Having already picked up a heftier share of the team’s offensive burden after the OG trade, Brunson had to take it into a different stratosphere, jacking his usage up to Luka Dončić levels, all while maintaining a high level of efficiency with a bigger bullseye on him than ever before.
While Tom Thibodeau would eventually prioritize putting more shooting on the floor to complement Brunson – moving Precious Achiuwa to the bench after an offensively moribund February in favor of Deuce McBride – JB’s continued to face every possible defensive coverage possible: traps, blitzes, endless streams of doubles, even a few box-and-one sightings, all designed for one purpose: get the ball out of Brunson’s hands and make the other guys beat us.
At times these tactics were successful, but necessity breeds innovation. Looking for alternative paths to success, he’s been forced to develop counters on the fly. While his usage and time on the ball have continued to climb, the Knicks have utilized sets and plays which incorporate him much more off-ball than ever before, a necessary pivot with opposition defenses paying him the level of respect only Steph “Exception to the 1A rule” Curry routinely receives among the league’s Lilliputian stars. He’s improved not only his ability to read different coverages but to manipulate them, increasingly making teams pay as a distributor with a dizzying arsenal of dishes.

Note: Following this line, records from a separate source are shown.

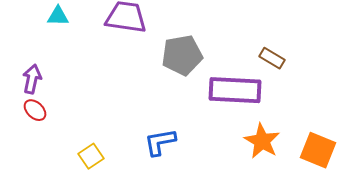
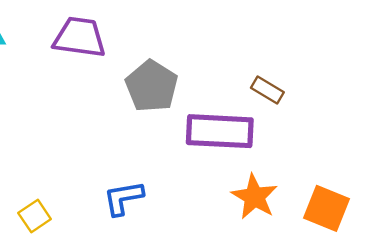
gray pentagon: (182, 55) -> (152, 86), turned -30

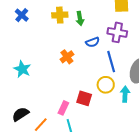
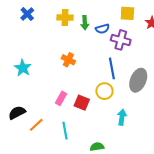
blue semicircle: (93, 42) -> (102, 29), moved
orange cross: (67, 57) -> (68, 60), turned -32
cyan arrow: (125, 94) -> (122, 117), moved
pink rectangle: (63, 108) -> (61, 98), moved

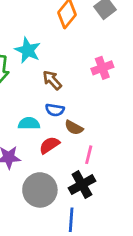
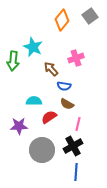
pink cross: (102, 68) -> (76, 58), moved
blue semicircle: (55, 110) -> (64, 86), moved
blue line: (71, 220) -> (76, 172), moved

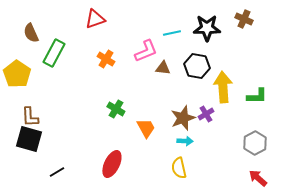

Brunson’s had to deal with an unbelievable amount of roster turnover – he’s the only remaining starter from the opening day lineup – due to mid-season trades and injuries that have increased his workload and changed his role dramatically over the course of the year, yet in each segment of the year he’s excelled, and when he’s been on the floor so has the team. Brunson’s been the lifeblood of the league’s seventh-best offense despite that offense going the last three months without another player capable of creating easy shots for Brunson nor a bench able to hold down the fort offensively when he sits. And he’s not just having a career year offensively.
While nobody could or would ever mistake him with a plus-defender, Brunson has maximized the tools he does have – namely intelligence and toughness – to force turnovers. While matching his career high in steal rate, good for a total of 70 on the season, he’s consistently put his body on the line to draw offensive fouls — 75 to be precise, of which 35 are charges drawn, second-best in the league. For the season Brunson is forcing 1.88 turnovers per game. Of course he has limitations due to his size, but his ability to compete and find ways to contribute defensively despite his workload set a tone and standard for the rest of the team to follow.
Forgetting the numbers — though Lord are the numbers plentiful — Jalen Brunson has risen to the occasion at every major inflection point. Whether it be personnel changes brought on by trade or injury, he’s been at the core of everything the Knicks have been able to achieve this season, elevating his game to shoulder a tonnage of usage on par with present day Dončić and prime James Harden and thriving while doing so.
He certainly hasn’t done it alone. Josh Hart, Donte Divincenzo, Isaiah Hartenstein, etc.: all have contributed to the Knicks’ success, but all enjoy the luxury of playing within the contours of their natural games, even if those boundaries have been pushed. They’ve been allowed to stay true to what they’re best suited for because of Brunson. His ability to continue to pick up the offensive slack as injuries piled up meant there has never been too much on anybody else’s plate. That’s the definition of a First Team All-NBA player, an exception to the rule, a superstar, an MVP-caliber player with a season to match, and, ultimately, a 1A.